De norm beschrijft hoe effecten op vissen eenduidig onderzocht kunnen worden via veldmetingen, laboratoriumproeven en modelberekeningen. De standaard is toepasbaar op een breed scala aan installaties, waaronder centrifugaalpompen, Archimedes-schroeven, waterturbines, complete pompstations en waterkrachtcentrales. Dit onder voorwaarde dat deze waterwerken bij oppervlaktewateren liggen met inheemse of migrerende vissoorten.

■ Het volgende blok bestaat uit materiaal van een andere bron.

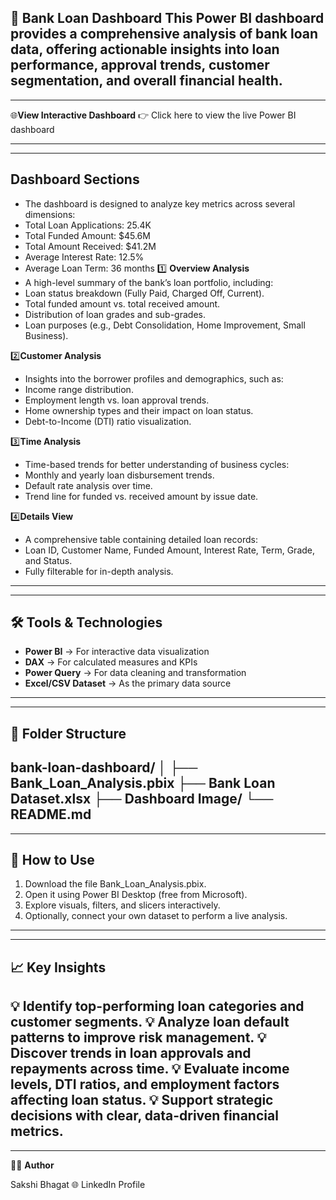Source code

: 🏦 **Bank Loan Dashboard**
This Power BI dashboard provides a comprehensive analysis of bank loan data, offering actionable insights into loan performance, approval trends, customer segmentation, and overall financial health.
----------------------------------------------------------------------------------------------------------------------------------------------------------------------------------------------------------------------------------
-------------
🌐**View Interactive Dashboard**
👉 Click here to view the live Power BI dashboard

---------------------------------------------------------------------------------------------------------------------------------------------------
--------------------------
**Dashboard Sections**
-------------------------------------------------------------------------------------------------------------------------
- The dashboard is designed to analyze key metrics across several dimensions:
- Total Loan Applications: 25.4K
- Total Funded Amount: $45.6M
- Total Amount Received: $41.2M
- Average Interest Rate: 12.5%
- Average Loan Term: 36 months
1️⃣ **Overview Analysis**
- A high-level summary of the bank’s loan portfolio, including:
- Loan status breakdown (Fully Paid, Charged Off, Current).
- Total funded amount vs. total received amount.
- Distribution of loan grades and sub-grades.
- Loan purposes (e.g., Debt Consolidation, Home Improvement, Small Business).

2️⃣**Customer Analysis**
- Insights into the borrower profiles and demographics, such as:
- Income range distribution.
- Employment length vs. loan approval trends.
- Home ownership types and their impact on loan status.
- Debt-to-Income (DTI) ratio visualization.

3️⃣**Time Analysis**
- Time-based trends for better understanding of business cycles:
- Monthly and yearly loan disbursement trends.
- Default rate analysis over time.
- Trend line for funded vs. received amount by issue date.

4️⃣**Details View**
- A comprehensive table containing detailed loan records:
- Loan ID, Customer Name, Funded Amount, Interest Rate, Term, Grade, and Status.
- Fully filterable for in-depth analysis.
--------------------------------------------------------------------------------------------------------------------------------------------------------------------------
-------------------------------------------------------------------
🛠️ **Tools & Technologies**
-------------------------------------------------------------------------------------------------------------------------------
- **Power BI** → For interactive data visualization
- **DAX** → For calculated measures and KPIs
- **Power Query** → For data cleaning and transformation
- **Excel/CSV Dataset** → As the primary data source
--------------------------------------------------------------------------------------------------------------------------------------------------------------------------------
------------------------------------------------------------------------ 
📁 **Folder Structure**
------------------------------------------------------------------------------------------------------------------------
bank-loan-dashboard/
│
├── Bank_Loan_Analysis.pbix
├── Bank Loan Dataset.xlsx
├── Dashboard Image/
└── README.md
----------------------------------------------------------------------------------------------------------------------------------------------------------------------------
------------------------------------------------------------
🚀 **How to Use**
----------------------------------------------------
1. Download the file Bank_Loan_Analysis.pbix.
2. Open it using Power BI Desktop (free from Microsoft).
3. Explore visuals, filters, and slicers interactively.
4. Optionally, connect your own dataset to perform a live analysis.
----------------------------------------------------------------------------------------------------------------------------------------------------------------------------
-----------------------------------------------
📈 **Key Insights**
------------------------------------------------------
💡 Identify top-performing loan categories and customer segments.
💡 Analyze loan default patterns to improve risk management.
💡 Discover trends in loan approvals and repayments across time.
💡 Evaluate income levels, DTI ratios, and employment factors affecting loan status.
💡 Support strategic decisions with clear, data-driven financial metrics.
--------------------------------------------------------------------------------------------------------------------------------------------------
----------------------
👩‍💻 **Author**

Sakshi Bhagat
🌐 LinkedIn Profile
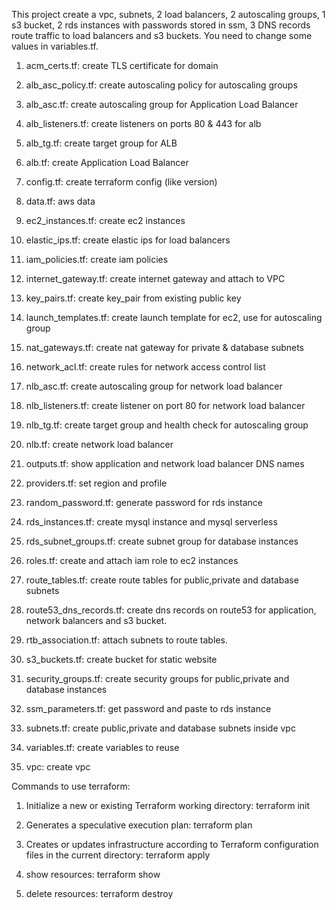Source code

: This project create a vpc, subnets, 2 load balancers, 2 autoscaling groups, 1 s3 bucket, 2 rds instances with passwords stored in ssm, 3 DNS records route traffic to load balancers and s3 buckets.
You need to change some values in variables.tf.

1. acm_certs.tf: create TLS certificate for domain

2. alb_asc_policy.tf: create autoscaling policy for autoscaling groups

3. alb_asc.tf: create autoscaling group for Application Load Balancer 

4. alb_listeners.tf: create listeners on ports 80 & 443 for alb

5. alb_tg.tf: create target group for ALB

6. alb.tf: create Application Load Balancer 

7. config.tf: create terraform config (like version)

8. data.tf: aws data

9. ec2_instances.tf: create ec2 instances

10. elastic_ips.tf: create elastic ips for load balancers

11. iam_policies.tf: create iam policies

12. internet_gateway.tf: create internet gateway and attach to VPC

13. key_pairs.tf: create key_pair from existing public key

14. launch_templates.tf: create launch template for ec2, use for autoscaling group

15. nat_gateways.tf: create nat gateway for private & database subnets

16. network_acl.tf: create rules for network access control list

17. nlb_asc.tf: create autoscaling group for network load balancer

18. nlb_listeners.tf: create listener on port 80 for network load balancer

19. nlb_tg.tf: create target group and health check for autoscaling group

20. nlb.tf: create network load balancer

21. outputs.tf: show application and network load balancer DNS names

22. providers.tf: set region and profile

23. random_password.tf: generate password for rds instance

24. rds_instances.tf: create mysql instance and mysql serverless

25. rds_subnet_groups.tf: create subnet group for database instances

26. roles.tf: create and attach iam role to ec2 instances

27. route_tables.tf: create route tables for public,private and database subnets

28. route53_dns_records.tf: create dns records on route53 for application, network balancers and s3 bucket.

29. rtb_association.tf: attach subnets to route tables.

30. s3_buckets.tf: create bucket for static website

31. security_groups.tf: create security groups for public,private and database instances

32. ssm_parameters.tf: get password and paste to rds instance

33. subnets.tf: create public,private and database subnets inside vpc

34. variables.tf: create variables to reuse

35. vpc: create vpc


Commands to use terraform:
1.  Initialize a new or existing Terraform working directory:
terraform init

2. Generates a speculative execution plan:
terraform plan

3. Creates or updates infrastructure according to Terraform configuration files in the current directory:
terraform apply

4. show resources:
terraform show

5. delete resources:
terraform destroy
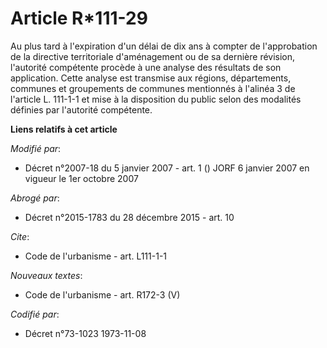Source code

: # Article R*111-29

Au plus tard à l'expiration d'un délai de dix ans à compter de l'approbation de la directive territoriale d'aménagement ou de
sa dernière révision, l'autorité compétente procède à une analyse des résultats de son application. Cette analyse est
transmise aux régions, départements, communes et groupements de communes mentionnés à l'alinéa 3 de l'article L. 111-1-1 et
mise à la disposition du public selon des modalités définies par l'autorité compétente.

**Liens relatifs à cet article**

_Modifié par_:

  - Décret n°2007-18 du 5 janvier 2007 - art. 1 () JORF 6 janvier 2007 en vigueur le 1er octobre 2007

_Abrogé par_:

  - Décret n°2015-1783 du 28 décembre 2015 - art. 10

_Cite_:

  - Code de l'urbanisme - art. L111-1-1

_Nouveaux textes_:

  - Code de l'urbanisme - art. R172-3 (V)

_Codifié par_:

  - Décret n°73-1023 1973-11-08
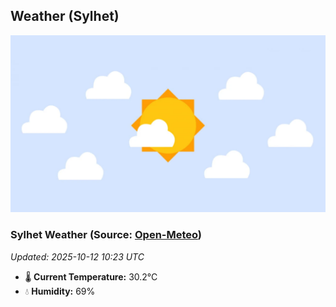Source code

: ## Weather (Sylhet)
![](/weather.webp)
<!-- WEATHER-START -->
### Sylhet Weather (Source: [Open-Meteo](https://open-meteo.com))
_Updated: 2025-10-12 10:23 UTC_
* 🌡️ **Current Temperature:** 30.2°C
* 💧 **Humidity:** 69%
<!-- WEATHER-END -->








































































































































































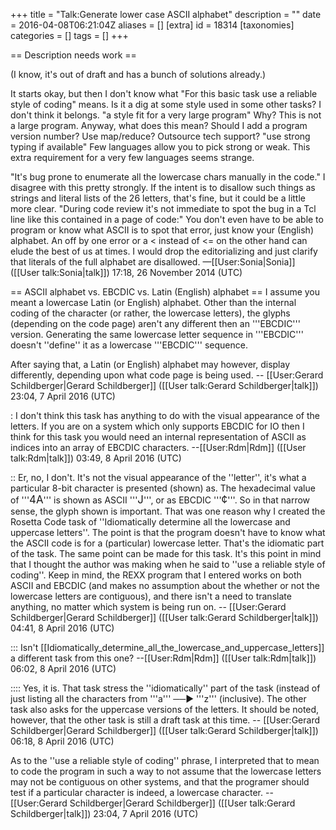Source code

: +++
title = "Talk:Generate lower case ASCII alphabet"
description = ""
date = 2016-04-08T06:21:04Z
aliases = []
[extra]
id = 18314
[taxonomies]
categories = []
tags = []
+++

== Description needs work ==

(I know, it's out of draft and has a bunch of solutions already.)

It starts okay, but then I don't know what "For this basic task use a reliable style of coding" means.  Is it a dig at some style used in some other tasks?  I don't think it belongs.  "a style fit for a very large program"  Why?  This is not a large program.  Anyway, what does this mean?  Should I add a program version number?  Use map/reduce?  Outsource tech support?  "use strong typing if available"  Few languages allow you to pick strong or weak.  This extra requirement for a very few languages seems strange.

"It's bug prone to enumerate all the lowercase chars manually in the code."  I disagree with this pretty strongly.  If the intent is to disallow such things as strings and literal lists of the 26 letters, that's fine, but it could be a little more clear.  "During code review it's not immediate to spot the bug in a Tcl line like this contained in a page of code:"  You don't even have to be able to program or know what ASCII is to spot that error, just know your (English) alphabet.  An off by one error or a < instead of <= on the other hand can elude the best of us at times.  I would drop the editorializing and just clarify  that literals of the full alphabet are disallowed.  &mdash;[[User:Sonia|Sonia]] ([[User talk:Sonia|talk]]) 17:18, 26 November 2014 (UTC)

== ASCII alphabet vs. EBCDIC vs. Latin (English) alphabet ==
I assume you meant a lowercase Latin (or English) alphabet.   Other than the internal coding of the character (or rather, the lowercase letters),   the glyphs (depending on the code page) aren't any different then an   '''EBCDIC'''   version.   Generating the same lowercase letter sequence in '''EBCDIC''' doesn't   ''define''   it as a lowercase '''EBCDIC''' sequence. 

After saying that, a Latin (or English) alphabet may however, display differently, depending upon what code page is being used.   -- [[User:Gerard Schildberger|Gerard Schildberger]] ([[User talk:Gerard Schildberger|talk]]) 23:04, 7 April 2016 (UTC)

: I don't think this task has anything to do with the visual appearance of the letters. If you are on a system which only supports EBCDIC for IO then I think for this task you would need an internal representation of ASCII as indices into an array of EBCDIC characters. --[[User:Rdm|Rdm]] ([[User talk:Rdm|talk]]) 03:49, 8 April 2016 (UTC)

:: Er, no, I don't.   It's not the visual appearance of the   ''letter'',   it's what a particular 8-bit character is presented (shown) as.   The hexadecimal value of   '''<big>4A</big>'''   is shown as ASCII   '''<big>J</big>''',   or as EBCDIC   '''<big>¢</big>'''.   So in that narrow sense, the glyph shown is important.   That was one reason why I created the Rosetta Code task of   ''Idiomatically determine all the lowercase and uppercase letters''.   The point is that the program doesn't have to know what the ASCII code is for a (particular) lowercase letter.   That's the idiomatic part of the task.   The same point can be made for this task.   It's this point in mind that I thought the author was making when he said to   ''use a reliable style of coding''.   Keep in mind, the REXX program that I entered works on both ASCII and EBCDIC (and makes no assumption about the whether or not the lowercase letters are contiguous), and there isn't a need to translate anything, no matter which system is being run on.   -- [[User:Gerard Schildberger|Gerard Schildberger]] ([[User talk:Gerard Schildberger|talk]]) 04:41, 8 April 2016 (UTC)

::: Isn't [[Idiomatically_determine_all_the_lowercase_and_uppercase_letters]] a different task from this one? --[[User:Rdm|Rdm]] ([[User talk:Rdm|talk]]) 06:02, 8 April 2016 (UTC)  

:::: Yes, it is.   That task stress the   ''idiomatically''   part of the task   (instead of just listing all the characters from   '''a''' ──► '''z'''   (inclusive).   The other task also asks for the uppercase versions of the letters.   It should be noted, however, that the other task is still a draft task at this time.   -- [[User:Gerard Schildberger|Gerard Schildberger]] ([[User talk:Gerard Schildberger|talk]]) 06:18, 8 April 2016 (UTC)

As to the     ''use a reliable style of coding''     phrase, I interpreted that to mean to code the program in such a way to not assume that the lowercase letters may not be contiguous on other systems, and that the programer should test if a particular character is indeed, a lowercase character.   -- [[User:Gerard Schildberger|Gerard Schildberger]] ([[User talk:Gerard Schildberger|talk]]) 23:04, 7 April 2016 (UTC)
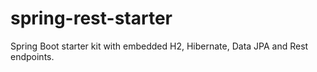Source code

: # spring-rest-starter
Spring Boot starter kit with embedded H2, Hibernate, Data JPA and Rest endpoints.
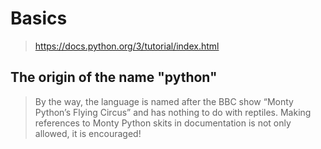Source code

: # Basics

> https://docs.python.org/3/tutorial/index.html

## The origin of the name "python"

> By the way, the language is named after the BBC show “Monty Python’s Flying Circus” and has nothing to do with reptiles. Making references to Monty Python skits in documentation is not only allowed, it is encouraged!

De resultaten van de voorgeschreven metingen kunnen worden gebruikt voor effectbeoordelingen, beleidsontwikkeling en het bepalen van verzachtende maatregelen. NEN-EN 18110:2025 vervangt de eerdere Nederlandse norm NEN 8775 en is ontwikkeld onder Nederlands projectleiderschap, met bijdragen van TU Eindhoven, Entry Technology Support, ATKB, waterschappen, ecologische adviesbureaus, onderzoeksinstellingen en fabrikanten.
Door deze brede samenwerking sluit de norm goed aan bij zowel praktijkervaring als wetenschappelijke inzichten. Voor overheden en milieuorganisaties vormt de norm een belangrijk hulpmiddel bij het beoordelen van installaties die de vismigratie kunnen beïnvloeden. Fabrikanten kunnen de criteria meenemen bij het ontwikkelen van visvriendelijke ontwerpen.